> **Task instructions**: Gather all lines in the data that hold the string "leader".

==*==

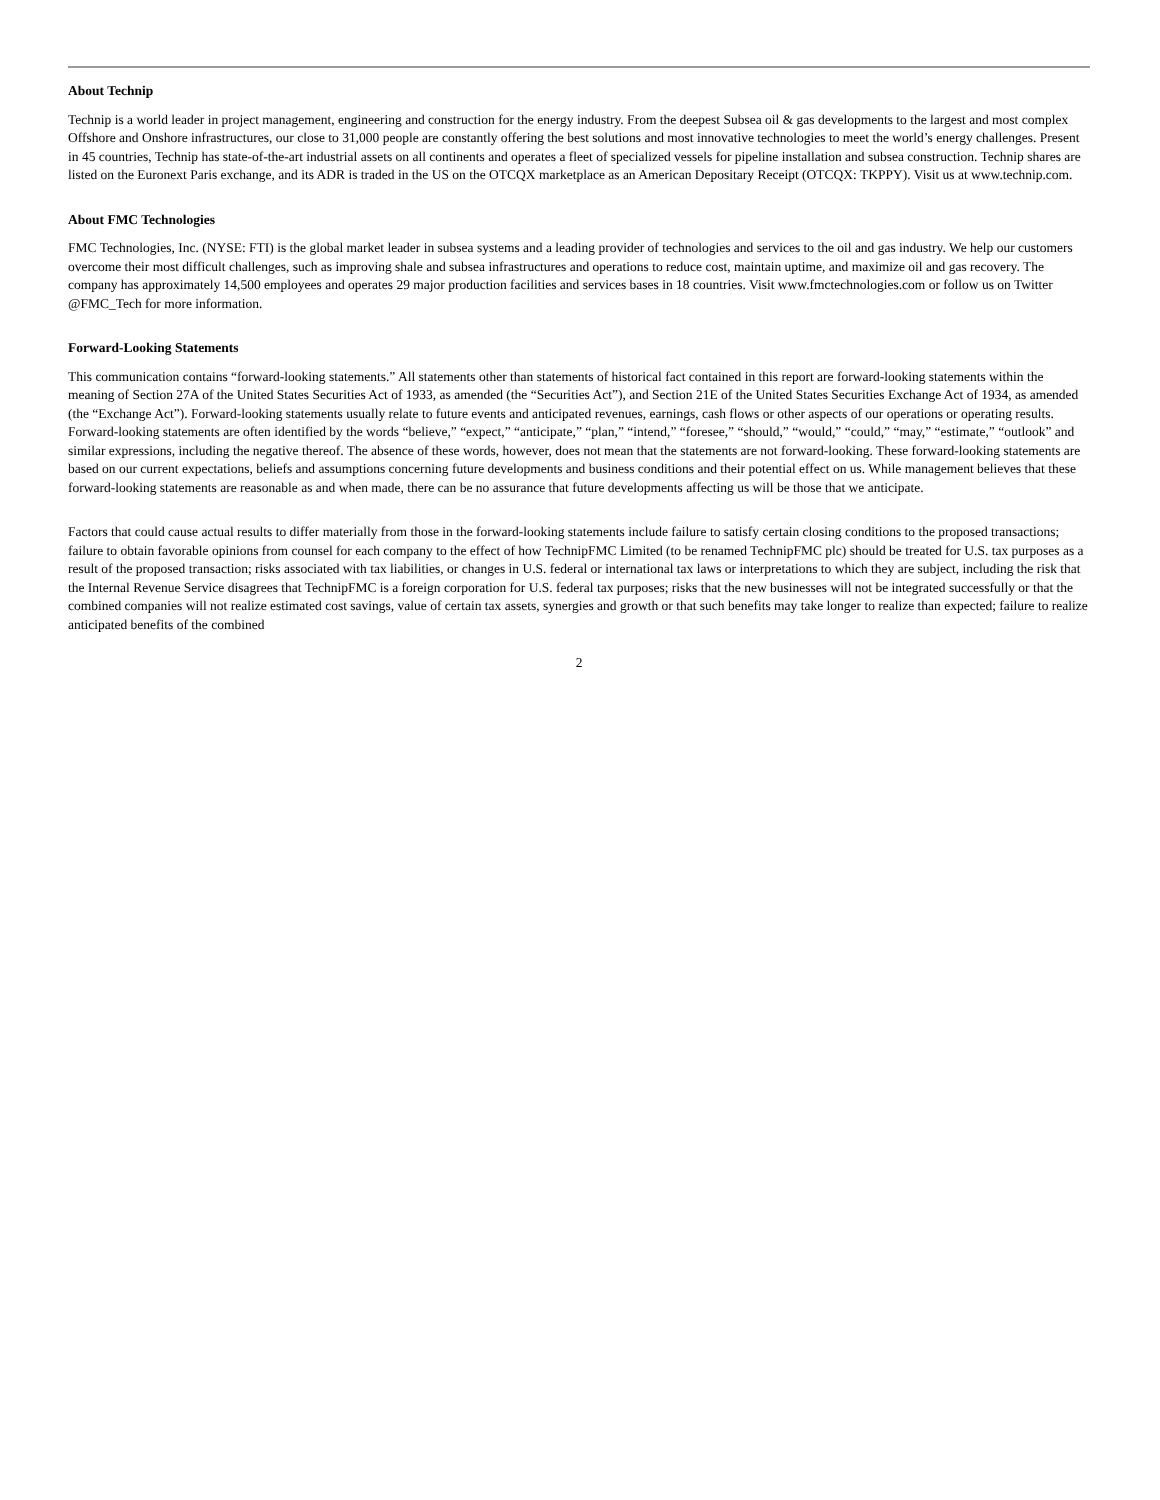About Technip
Technip is a world leader in project management, engineering and construction for the energy industry. From the deepest Subsea oil & gas developments to the largest and most complex Offshore and Onshore infrastructures, our close to 31,000 people are constantly offering the best solutions and most innovative technologies to meet the world’s energy challenges. Present in 45 countries, Technip has state-of-the-art industrial assets on all continents and operates a fleet of specialized vessels for pipeline installation and subsea construction. Technip shares are listed on the Euronext Paris exchange, and its ADR is traded in the US on the OTCQX marketplace as an American Depositary Receipt (OTCQX: TKPPY). Visit us at www.technip.com.
About FMC Technologies
FMC Technologies, Inc. (NYSE: FTI) is the global market leader in subsea systems and a leading provider of technologies and services to the oil and gas industry. We help our customers overcome their most difficult challenges, such as improving shale and subsea infrastructures and operations to reduce cost, maintain uptime, and maximize oil and gas recovery. The company has approximately 14,500 employees and operates 29 major production facilities and services bases in 18 countries. Visit www.fmctechnologies.com or follow us on Twitter @FMC_Tech for more information.
Forward-Looking Statements
This communication contains “forward-looking statements.” All statements other than statements of historical fact contained in this report are forward-looking statements within the meaning of Section 27A of the United States Securities Act of 1933, as amended (the “Securities Act”), and Section 21E of the United States Securities Exchange Act of 1934, as amended (the “Exchange Act”). Forward-looking statements usually relate to future events and anticipated revenues, earnings, cash flows or other aspects of our operations or operating results. Forward-looking statements are often identified by the words “believe,” “expect,” “anticipate,” “plan,” “intend,” “foresee,” “should,” “would,” “could,” “may,” “estimate,” “outlook” and similar expressions, including the negative thereof. The absence of these words, however, does not mean that the statements are not forward-looking. These forward-looking statements are based on our current expectations, beliefs and assumptions concerning future developments and business conditions and their potential effect on us. While management believes that these forward-looking statements are reasonable as and when made, there can be no assurance that future developments affecting us will be those that we anticipate.
Factors that could cause actual results to differ materially from those in the forward-looking statements include failure to satisfy certain closing conditions to the proposed transactions; failure to obtain favorable opinions from counsel for each company to the effect of how TechnipFMC Limited (to be renamed TechnipFMC plc) should be treated for U.S. tax purposes as a result of the proposed transaction; risks associated with tax liabilities, or changes in U.S. federal or international tax laws or interpretations to which they are subject, including the risk that the Internal Revenue Service disagrees that TechnipFMC is a foreign corporation for U.S. federal tax purposes; risks that the new businesses will not be integrated successfully or that the combined companies will not realize estimated cost savings, value of certain tax assets, synergies and growth or that such benefits may take longer to realize than expected; failure to realize anticipated benefits of the combined
2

==*==

> **Task response**:
Technip is a world leader in project management, engineering and construction for the energy industry. From the deepest Subsea oil & gas developments to the largest and most complex Offshore and Onshore infrastructures, our close to 31,000 people are constantly offering the best solutions and most innovative technologies to meet the world’s energy challenges. Present in 45 countries, Technip has state-of-the-art industrial assets on all continents and operates a fleet of specialized vessels for pipeline installation and subsea construction. Technip shares are listed on the Euronext Paris exchange, and its ADR is traded in the US on the OTCQX marketplace as an American Depositary Receipt (OTCQX: TKPPY). Visit us at www.technip.com.
FMC Technologies, Inc. (NYSE: FTI) is the global market leader in subsea systems and a leading provider of technologies and services to the oil and gas industry. We help our customers overcome their most difficult challenges, such as improving shale and subsea infrastructures and operations to reduce cost, maintain uptime, and maximize oil and gas recovery. The company has approximately 14,500 employees and operates 29 major production facilities and services bases in 18 countries. Visit www.fmctechnologies.com or follow us on Twitter @FMC_Tech for more information.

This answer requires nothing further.